How are regular vines used in Dependence Modeling?

How are regular vines used in Dependence Modeling?

Combined with bivariate copulas, regular vines have proven to be a flexible tool in high-dimensional dependence modeling. Copulas are multivariate distributions with uniform univariate margins.

How are copulas calculated for a parametric vine?

For parametric vine copulas, with a bivariate copula family on each edge of a vine, algorithms and software are available for maximum likelihood estimation of copula parameters, assuming data have been transformed to uniform scores after fitting univariate margins.

How are vine copulas used in portfolio optimization?

For example, in finance, vine copulas have been shown to effectively model tail risk in portfolio optimization applications. The first regular vine, avant la lettre, was introduced by Harry Joe. The motive was to extend parametric bivariate extreme value copula families to higher dimensions.

How is the assignment in a partial correlation vine consistent?

Partial correlation vines. Bedford and Cooke show that any assignment of values in the open interval (−1, 1) to the edges in any partial correlation vine is consistent, the assignments are algebraically independent, and there is a one-to-one relation between all such assignments and the set of correlation matrices.

Which is the sampling distribution of a normal variable?

Sampling Distribution of a Normal Variable . Given a random variable . Suppose that the X population distribution of is known to be normal, with mean X µ and variance σ 2, that is, X ~ N (µ, σ). Then, for any sample size n, it follows that the sampling distribution of X is normal, with mean µ and variance σ 2 n, that is, X ~ N µ, σ n .

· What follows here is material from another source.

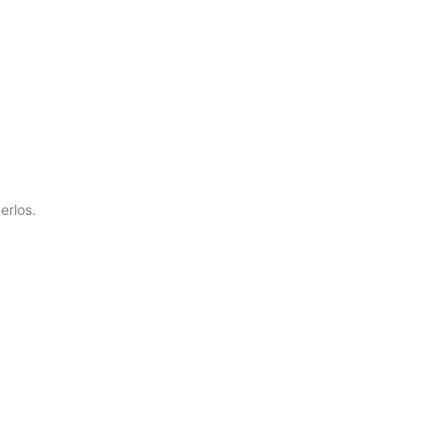
erlos.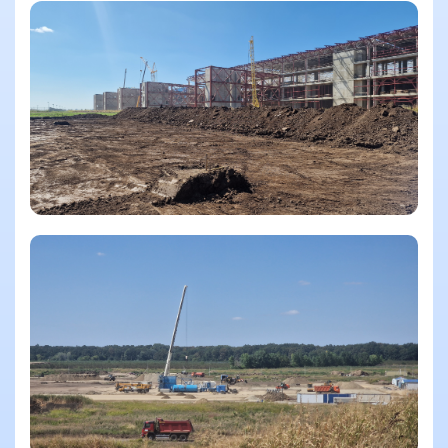
Смотреть еще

How are the edges of a vine determined?

A regular vine or R-vine on n variables is a vine in which two edges in tree j are joined by an edge in tree j + 1 only if these edges share a common node, j = 1, …, n − 2. The nodes in the first tree are univariate random variables. The edges are constraints or conditional constraints explained as follows.

Which is a special case of a regular vine?

A regular vine is a special case for which all constraints are two-dimensional or conditional two-dimensional. Regular vines generalize trees, and are themselves specializations of Cantor trees. Combined with bivariate copulas, regular vines have proven to be a flexible tool in high-dimensional dependence modeling.